Doctors stroke dermatome regions on both affected and unaffected limbs. They then ask patients to report any site-by-site differences in sensation. While its clinical value is considered somewhat weak, it remains the most effective physical assessment tool available.
It helps identify pathological disc levels, especially in the lower extremity. Nerve root compromise frequently occurs at L4/L5 and L5/S1 levels in the spine. These sensory dermatomes provide valuable clues.
Doctors also use other methods to test dermatomes. They might use a pinprick test to check for pain sensation.
A light touch test with cotton wool checks for touch sensation. Comparing sensations on both sides of the body helps identify differences. These differences can point to nerve issues in the spine. Combining these simple tests with a patient’s reported symptoms and medical history helps doctors form a complete picture. This comprehensive approach leads to a more accurate diagnosis and effective treatment plan.

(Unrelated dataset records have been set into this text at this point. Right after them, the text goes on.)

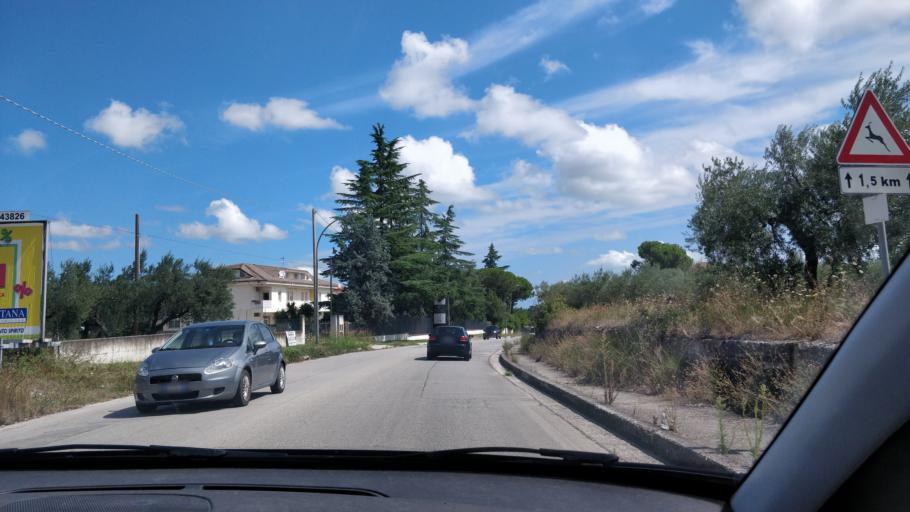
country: IT
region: Abruzzo
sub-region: Provincia di Chieti
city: Treglio
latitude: 42.2442
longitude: 14.4147
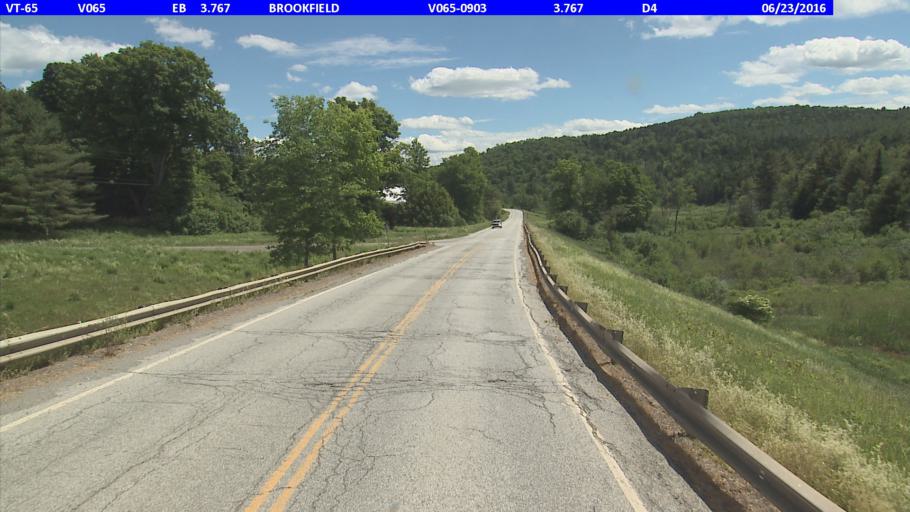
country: US
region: Vermont
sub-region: Orange County
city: Williamstown
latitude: 44.0361
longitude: -72.5925
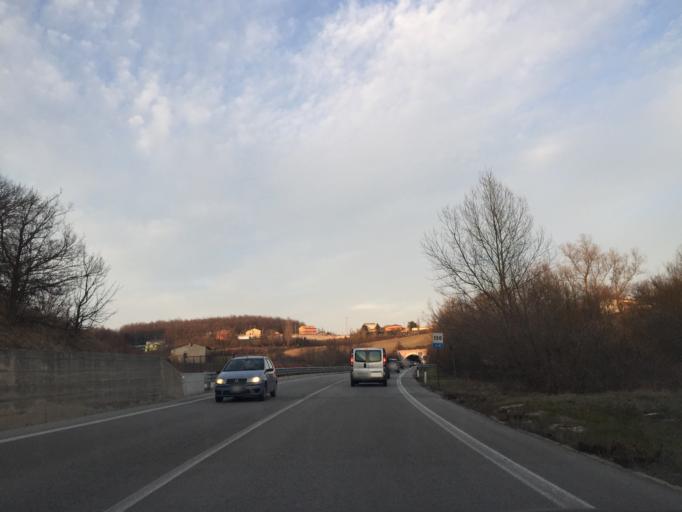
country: IT
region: Molise
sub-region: Provincia di Campobasso
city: Mimosa-Poggio Verde-Nuova Comunita
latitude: 41.5442
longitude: 14.6241
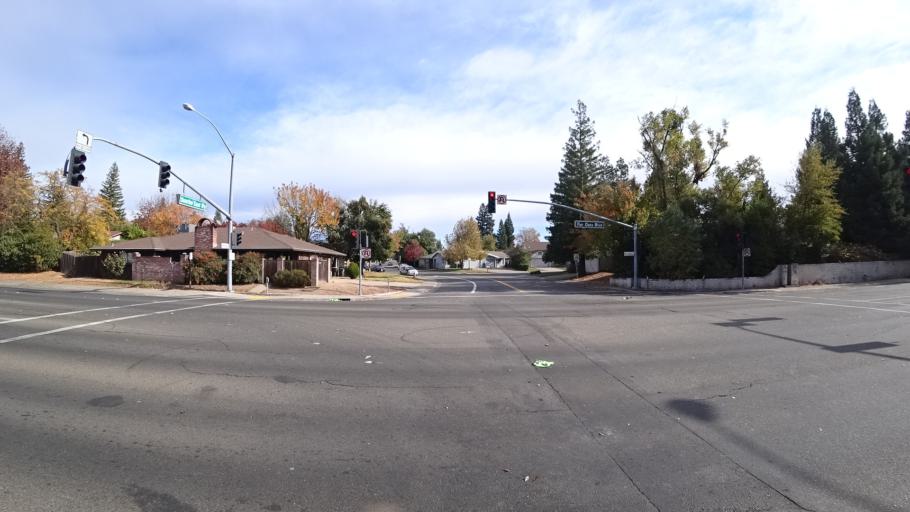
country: US
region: California
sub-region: Sacramento County
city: Fair Oaks
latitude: 38.6724
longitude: -121.2623
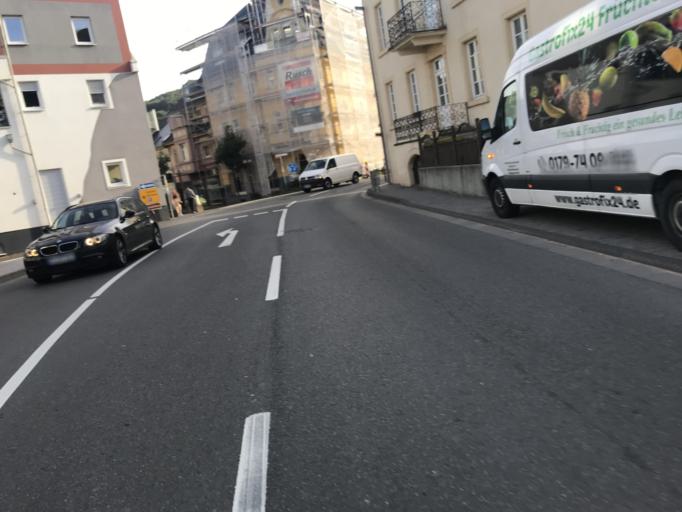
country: DE
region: Rheinland-Pfalz
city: Kirn
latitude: 49.7884
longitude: 7.4573
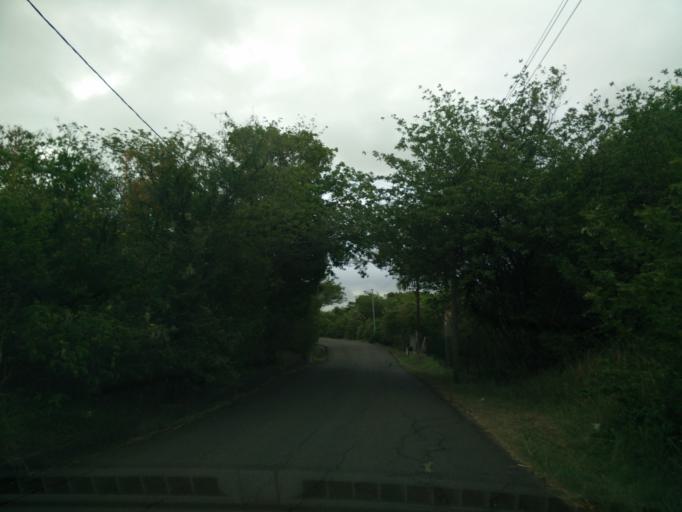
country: MQ
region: Martinique
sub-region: Martinique
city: Le Marin
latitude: 14.4468
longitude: -60.8366
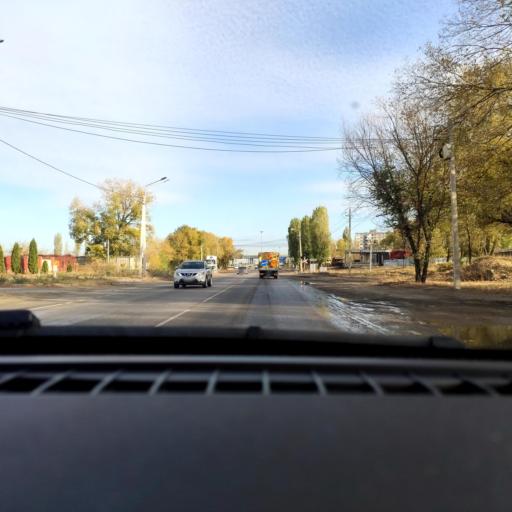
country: RU
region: Voronezj
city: Maslovka
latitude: 51.6438
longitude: 39.2962
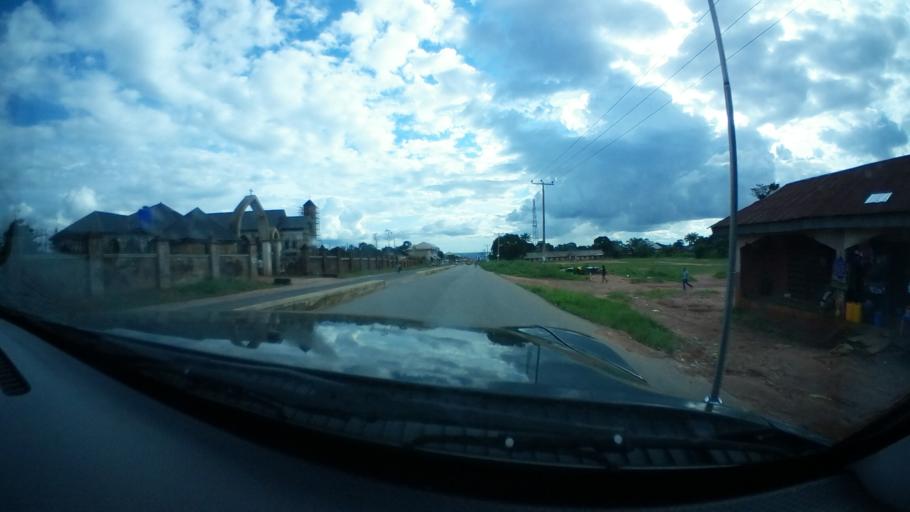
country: NG
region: Anambra
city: Uga
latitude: 5.8564
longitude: 7.1016
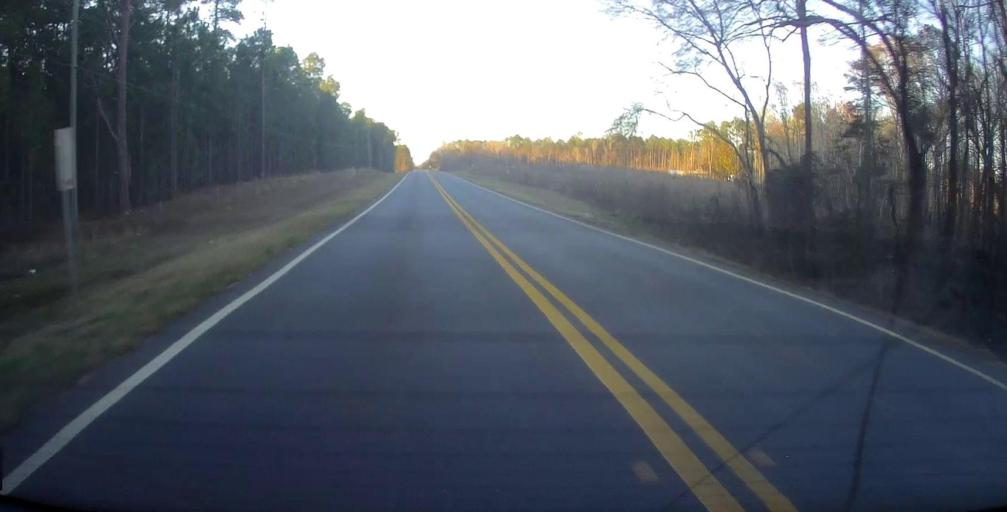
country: US
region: Georgia
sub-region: Dodge County
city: Chester
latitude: 32.3268
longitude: -83.0496
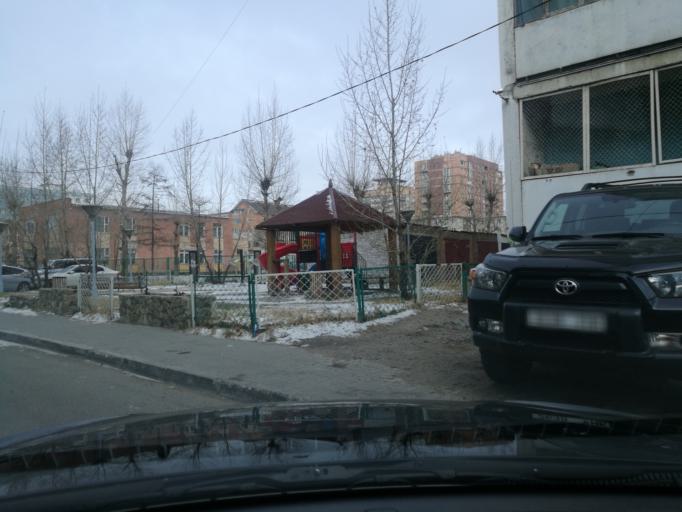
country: MN
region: Ulaanbaatar
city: Ulaanbaatar
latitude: 47.9106
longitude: 106.9023
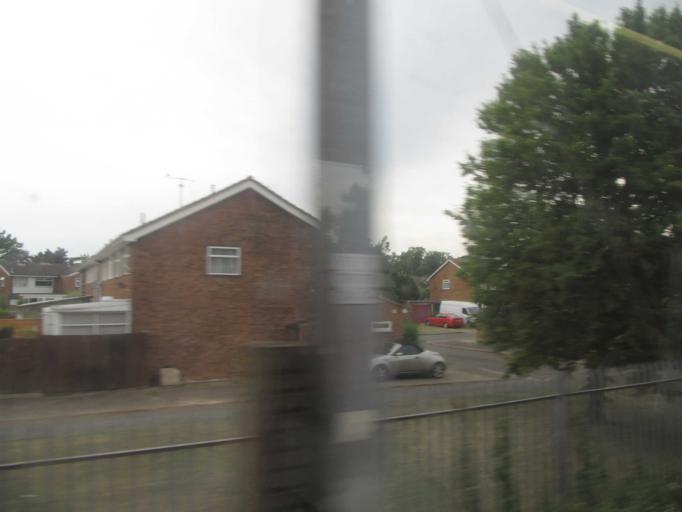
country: GB
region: England
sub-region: Bedford
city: Elstow
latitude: 52.1151
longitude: -0.4793
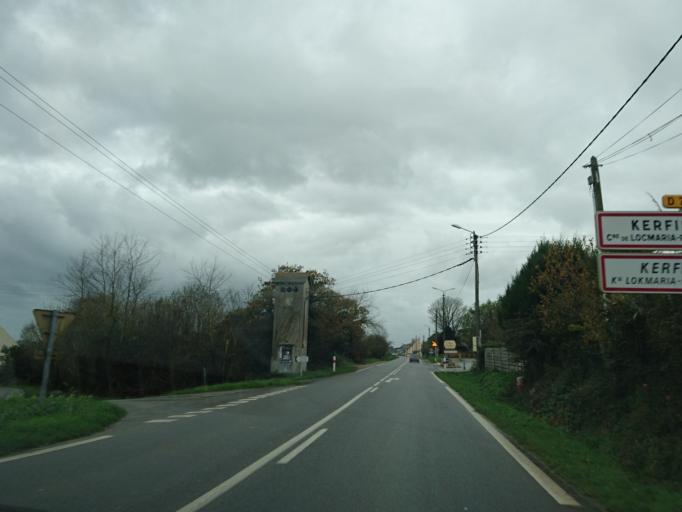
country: FR
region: Brittany
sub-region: Departement du Finistere
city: Plouzane
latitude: 48.3642
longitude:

Conditions Affecting Dermatomes
Radiculopathy
Radiculopathy occurs when a nerve root in the spine becomes pinched or irritated. This condition often causes pain, numbness, or weakness in the body area that specific nerve supplies.
Cervical radiculopathy, affecting the neck, impacts about 100 per 100,000 males and 60 per 100,000 females annually. Lumbar radiculopathy, in the lower back, affects 3-5% of the general population.
These conditions directly relate to dermatomes because the affected nerve root corresponds to a specific dermatomal region. The symptoms a person experiences often follow the pattern of the dermatome connected to the irritated nerve. This helps doctors locate the problem along the spine.
Shingles
Shingles is a viral infection that causes a painful rash. The varicella-zoster virus (VZV), which also causes chickenpox, causes shingles.
After a person has chickenpox, VZV stays dormant in nerve cells in the spine. When the virus reactivates, it travels down sensory nerves to the skin. This causes the characteristic rash and pain along a specific dermatome. About 1 in 5 people who had chickenpox will develop shingles. The initial symptom is often localized pain, even before any rash appears. This pain follows the path of one or more sensory nerves.
Neuropathies
Neuropathies involve damage to nerves outside the brain and spinal cord. These conditions can affect one or many dermatomes.
Peripheral nerves are arranged along dermatomes. Damage to these nerves can impact sensory, motor, and autonomic nerve fibers. Doctors classify neuropathies as sensory, autonomic, or motor. Common causes include diabetes, traumatic injuries, infections, and exposure to toxins. Sometimes, the cause remains unknown. This is called idiopathic neuropathy. Neuropathies can cause various symptoms like numbness, tingling, or burning pain in the affected dermatomal areas.
Spinal Cord Injury
A spinal cord injury damages the spinal cord. This damage disrupts the transmission of nerve messages. It leads to changes in sensation and motor function below the injury level. Doctors use dermatome assessment to understand the injury’s extent.
The American Spinal Injury Association (ASIA) classification system uses sensory and motor assessments at 28 key points on each side of the body. These points correspond to dermatomes from C2 through S4-5. This helps classify injuries as complete or incomplete.
For example, abnormal patterns of tactile sensitivity can appear in dermatomes above the injury level. This shows how spinal cord injury impacts dermatomal sensation.